Einer, dessen Einfluss gewachsen ist, ist Bernd Osterloh. Der Betriebsratschef beeinflusst zehn Arbeitnehmerstimmen im Aufsichtsrat und hatte mit seinem Bekenntnis für Winterkorn die Basis für dessen Sieg und die Niederlage Piëchs gelegt.
Jetzt ist Osterloh wohl noch mächtiger und Winterkorn - falls er denn als Vorstandschef weitermacht - noch abhängiger, weil er ihm seinen Triumph verdankt. Das Verhältnis der beiden ist zwiespältig: Der Betriebsratschef sabotierte im Sommer 2014 Winterkorns Sparpläne und setzte durch, dass die Unternehmensberatung McKinsey, die "Wiko" mit der Ausarbeitung eines Effizienzprogramms beauftragt hatte, wieder ausgeladen wurde. Und nachdem Winterkorn verkündet hatte, dass bis 2018 fünf Milliarden Euro pro Jahr bei der Marke VW eingespart werden sollen, stellte sich Osterloh hin und sagte vergnügt: "Ich glaube, wir sind in der Lage, wesentlich mehr als diese fünf Milliarden einzusparen."
Zarte Erfolge im Kern
Tatsächlich besteht dringender Handlungsbedarf bei der Hausmarke mit V und W im Chromring. Die Konzernergebnisse für das erste Quartal überraschten zwar mit einem unerwartet deutlichen Anstieg des operativen Gewinns. Das Plus geht aber fast ausschließlich auf den Erfolg der Premiummarke Audi und das durchzugsstarke Image von Porsche zurück. Die Sportwagenikone fuhr mit dem neuen Allradvehikel Macan Gewinnrekorde ein.Winterkorn meldet erste Erfolge seines Sparprogramms. Die operative Rendite der Kernmarke ist im Quartal gestiegen - von 1,8 Prozent im Vorjahreszeitraum auf zwei Prozent. Gegenüber den rund zehn Prozent Profitabilität, die etwa Toyota einfährt, wirkt das wie ein alter Fiat zum fabrikneuen Ferrari. Nur den Premiumlabels und der aufstrebenden Preiswertmarke Skoda hat Winterkorn es zu verdanken, dass die operative Rendite im Konzern bei 6,3 Prozent und damit am oberen Ende des Zielbands für das laufende Jahr von 5,5 bis 6,5 Prozent liegt.
Ob Winterkorn weitermacht oder ein neuer Chef - die Wirklichkeit in Wolfsburg jedenfalls wird sich so schnell nicht ändern. Der Konzern produziert mit rund 600 000 Beschäftigten gut zehn Millionen Fahrzeuge pro Jahr und damit etwas weniger als Toyota. Der Weltmarktführer aus Japan, dem der nipponaffine Piëch stets nacheiferte, braucht für etwas mehr Autos gerade einmal 350 000 Beschäftigte.

### Aufgabenstellung 1
Beantworten Sie anhand des Textauszugs:
(a) Wie viele Arbeitnehmerstimmen im Aufsichtsrat beeinflusst Bernd Osterloh?
(b) Von welchem auf welchen Wert ist die operative Rendite der Kernmarke im Quartal gestiegen?
(c) Wie viele Beschäftigte braucht Toyota für seine Fahrzeugproduktion?
### Aufgabenstellung 2
Schreiben Sie aus dem Textauszug den Abschnitt von „Einer, dessen Einfluss“ bis einschließlich „Niederlage Piëchs gelegt.“ wörtlich ab.
Für die Arbeit mit dem Textauszug ist das Material ohne Belang.

### Textbeschreibungen der Schlüsselpunkte
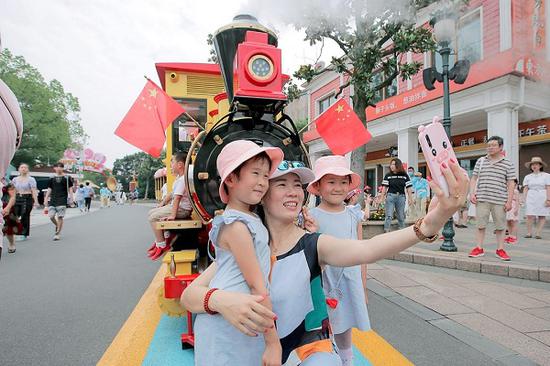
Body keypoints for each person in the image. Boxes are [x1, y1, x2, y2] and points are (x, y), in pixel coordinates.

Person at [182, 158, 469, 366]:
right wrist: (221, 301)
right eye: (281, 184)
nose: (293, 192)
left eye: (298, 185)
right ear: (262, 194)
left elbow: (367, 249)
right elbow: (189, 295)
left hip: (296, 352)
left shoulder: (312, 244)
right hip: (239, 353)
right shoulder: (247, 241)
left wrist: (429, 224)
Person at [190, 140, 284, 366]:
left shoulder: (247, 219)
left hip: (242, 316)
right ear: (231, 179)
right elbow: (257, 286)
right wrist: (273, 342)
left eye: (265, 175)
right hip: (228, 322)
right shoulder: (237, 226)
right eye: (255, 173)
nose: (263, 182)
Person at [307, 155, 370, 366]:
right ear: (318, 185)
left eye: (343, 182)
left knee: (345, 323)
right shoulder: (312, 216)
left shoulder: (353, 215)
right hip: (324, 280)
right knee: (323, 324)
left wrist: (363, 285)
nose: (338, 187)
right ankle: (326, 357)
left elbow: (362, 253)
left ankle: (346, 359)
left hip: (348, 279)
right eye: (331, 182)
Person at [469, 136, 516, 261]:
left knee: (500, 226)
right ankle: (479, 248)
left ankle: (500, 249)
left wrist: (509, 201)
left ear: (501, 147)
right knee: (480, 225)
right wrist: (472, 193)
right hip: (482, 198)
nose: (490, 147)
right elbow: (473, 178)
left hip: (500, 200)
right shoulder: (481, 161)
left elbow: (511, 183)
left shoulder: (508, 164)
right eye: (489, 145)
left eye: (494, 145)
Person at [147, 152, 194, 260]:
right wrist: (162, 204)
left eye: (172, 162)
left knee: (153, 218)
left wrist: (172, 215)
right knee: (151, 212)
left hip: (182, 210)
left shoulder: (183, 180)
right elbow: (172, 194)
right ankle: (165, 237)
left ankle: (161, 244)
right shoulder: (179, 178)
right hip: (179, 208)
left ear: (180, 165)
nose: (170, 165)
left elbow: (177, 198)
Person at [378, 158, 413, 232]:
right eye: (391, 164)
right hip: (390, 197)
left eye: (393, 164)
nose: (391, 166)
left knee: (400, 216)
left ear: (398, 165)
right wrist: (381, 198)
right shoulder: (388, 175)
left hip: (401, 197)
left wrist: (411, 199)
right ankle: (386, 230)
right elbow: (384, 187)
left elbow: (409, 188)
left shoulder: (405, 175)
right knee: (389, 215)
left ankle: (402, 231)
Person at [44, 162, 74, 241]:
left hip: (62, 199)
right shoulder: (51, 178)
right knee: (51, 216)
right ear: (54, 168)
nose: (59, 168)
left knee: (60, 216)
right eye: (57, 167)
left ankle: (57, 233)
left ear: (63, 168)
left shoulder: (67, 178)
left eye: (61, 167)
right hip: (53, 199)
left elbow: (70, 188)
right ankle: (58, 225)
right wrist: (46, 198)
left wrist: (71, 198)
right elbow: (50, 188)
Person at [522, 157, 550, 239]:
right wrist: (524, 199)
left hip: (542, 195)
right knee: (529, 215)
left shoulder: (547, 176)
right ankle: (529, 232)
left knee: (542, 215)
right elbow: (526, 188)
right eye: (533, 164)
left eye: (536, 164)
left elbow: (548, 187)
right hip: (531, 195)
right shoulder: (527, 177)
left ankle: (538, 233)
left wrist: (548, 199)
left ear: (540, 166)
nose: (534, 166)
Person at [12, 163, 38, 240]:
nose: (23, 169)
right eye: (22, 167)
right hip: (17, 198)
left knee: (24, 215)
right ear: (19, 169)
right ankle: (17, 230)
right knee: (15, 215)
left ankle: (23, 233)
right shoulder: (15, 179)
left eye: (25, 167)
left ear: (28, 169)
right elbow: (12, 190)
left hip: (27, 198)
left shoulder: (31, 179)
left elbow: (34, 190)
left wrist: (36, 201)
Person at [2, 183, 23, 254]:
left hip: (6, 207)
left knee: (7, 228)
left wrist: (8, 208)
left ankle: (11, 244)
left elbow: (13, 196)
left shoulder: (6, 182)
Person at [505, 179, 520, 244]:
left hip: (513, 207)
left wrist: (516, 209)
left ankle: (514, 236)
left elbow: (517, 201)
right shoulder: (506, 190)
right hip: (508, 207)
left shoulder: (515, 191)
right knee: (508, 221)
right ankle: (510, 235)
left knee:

### Lösung 1
(a) Zehn Arbeitnehmerstimmen.
(b) Von 1,8 Prozent auf zwei Prozent.
(c) Gerade einmal 350 000 Beschäftigte.

### Lösung 2
Einer, dessen Einfluss gewachsen ist, ist Bernd Osterloh. Der Betriebsratschef beeinflusst zehn Arbeitnehmerstimmen im Aufsichtsrat und hatte mit seinem Bekenntnis für Winterkorn die Basis für dessen Sieg und die Niederlage Piëchs gelegt.